Al centro di tutto ciò il personaggio insidioso della istrionica Michelle Pfeiffer, la Regina Ingrith, antagonista interamente caratterizzata su un singolo tono, senza mai uscire da una costruzione da macchietta che svilisce l’ottima performance dell’attrice (sullo stesso livello di quella della Jolie). Dall’inizio alla fine, la Regina risulta odiabile e priva di contraddittorio, in opposizione completa dunque rispetto a quella operazione – certo poco approfondita – del capovolgimento della figura del villain affrontata con la Malefica tradizionale; quella de La Bella Addormentata, per intenderci.

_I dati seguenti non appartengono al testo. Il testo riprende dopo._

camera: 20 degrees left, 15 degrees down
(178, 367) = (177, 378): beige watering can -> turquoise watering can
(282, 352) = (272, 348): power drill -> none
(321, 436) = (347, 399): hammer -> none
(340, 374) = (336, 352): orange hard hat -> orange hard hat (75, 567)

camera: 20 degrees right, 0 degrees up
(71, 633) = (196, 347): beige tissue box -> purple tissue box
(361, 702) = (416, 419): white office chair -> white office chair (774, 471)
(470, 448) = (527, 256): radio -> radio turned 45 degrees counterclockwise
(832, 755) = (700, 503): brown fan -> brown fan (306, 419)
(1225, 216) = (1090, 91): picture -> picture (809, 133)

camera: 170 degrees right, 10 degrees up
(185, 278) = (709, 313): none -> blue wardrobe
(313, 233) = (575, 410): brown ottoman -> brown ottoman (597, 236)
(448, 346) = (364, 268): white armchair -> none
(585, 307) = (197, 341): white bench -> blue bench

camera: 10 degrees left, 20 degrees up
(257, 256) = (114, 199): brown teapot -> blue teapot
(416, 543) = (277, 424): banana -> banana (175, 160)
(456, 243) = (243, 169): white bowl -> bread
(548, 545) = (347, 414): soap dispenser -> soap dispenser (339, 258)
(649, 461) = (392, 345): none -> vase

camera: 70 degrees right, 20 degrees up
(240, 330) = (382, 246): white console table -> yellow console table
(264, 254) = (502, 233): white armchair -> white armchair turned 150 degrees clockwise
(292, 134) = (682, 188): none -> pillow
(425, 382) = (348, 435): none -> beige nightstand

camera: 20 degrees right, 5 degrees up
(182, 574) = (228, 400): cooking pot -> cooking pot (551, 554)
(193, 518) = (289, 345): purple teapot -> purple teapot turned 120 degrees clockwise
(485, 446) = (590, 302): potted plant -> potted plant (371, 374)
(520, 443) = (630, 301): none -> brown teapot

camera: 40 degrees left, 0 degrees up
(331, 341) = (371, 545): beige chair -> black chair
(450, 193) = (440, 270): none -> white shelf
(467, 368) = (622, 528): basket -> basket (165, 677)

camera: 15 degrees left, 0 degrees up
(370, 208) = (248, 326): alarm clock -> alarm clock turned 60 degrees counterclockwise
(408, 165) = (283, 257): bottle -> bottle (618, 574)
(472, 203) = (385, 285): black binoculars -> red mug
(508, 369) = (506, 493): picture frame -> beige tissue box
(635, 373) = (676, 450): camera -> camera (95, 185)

Maleficent è una fiaba vuotata di ogni elemento problematico
Per il resto, il nuovo film Disney si limita a fare quello in cui un qualsiasi remake della immensa casa di Topolino riesce meglio: aderire ad un certo standard produttivo, per poi correlarlo ed intrecciarlo al tessuto degli eventi del contemporaneo. La trama scorre via velocemente, senza grossi impedimenti o colpi di scena, cercando di approfondire il background della protagonista e della sua specie, tra continui paralleli con la corrente questione relativa ai fenomeni migratori ed ai conseguenti processi di integrazione. E’ una fiaba vuotata di ogni elemento problematico, condensata in una morale estremamente piatta e svilita, per di più lanciata in faccia allo spettatore con assenza di particolari convenevoli.
Il personaggio di Chiwetel Ejiofor (una creatura della stessa specie di Malefica) è immagine di un violento cambio di focus del film, che mette dunque per lo più da parte il tema della maternità (comunque presente) per abbracciare discussioni sentite di carattere sociale. Troviamo dunque di nuovo – come detto sopra – questa necessità dei remake Disney di nascere e morire in funzione dell’unica necessità di uscire dal medium per trasmettere un messaggio, mai elaborato, semplicemente per partecipare ad un dibattito che forse potrebbe adattarsi agli occhi dei più piccoli, lasciando però nient’altro che già visto sterile tra il pubblico adulto.
A confronto con la peculiarità de Il Re Leone su un livello tecnico, o quella di Dumbo su quello estetico, o quella ancora su quello tecnico di Aladdin (ci riferiamo agli sprazzi di Guy Ritchie), entrambi gli episodi di Maleficent sono semplicemente vuotati di un’anima, e crediamo fermamente che diversi valori qui comunicati siano in realtà da trovare, ricchi e rinnovati, in ben altri lidi (pure e soprattutto in casa Disney).
Per concludere infine, una veloce quadra sulla messa in scena di Joachim Rønning (precedentemente co-regista dell’ultimo capitolo di Pirati dei Caraibi), che non va oltre una prospettiva da mestierante, con scene d’azione scorrevoli ma vergini di guizzi o architetture in qualche modo distinguibili; persino la computer grafica appare qui posticcia e forzatamente rarefatta, in un ibridato poco funzionante di artificio ed artigianale.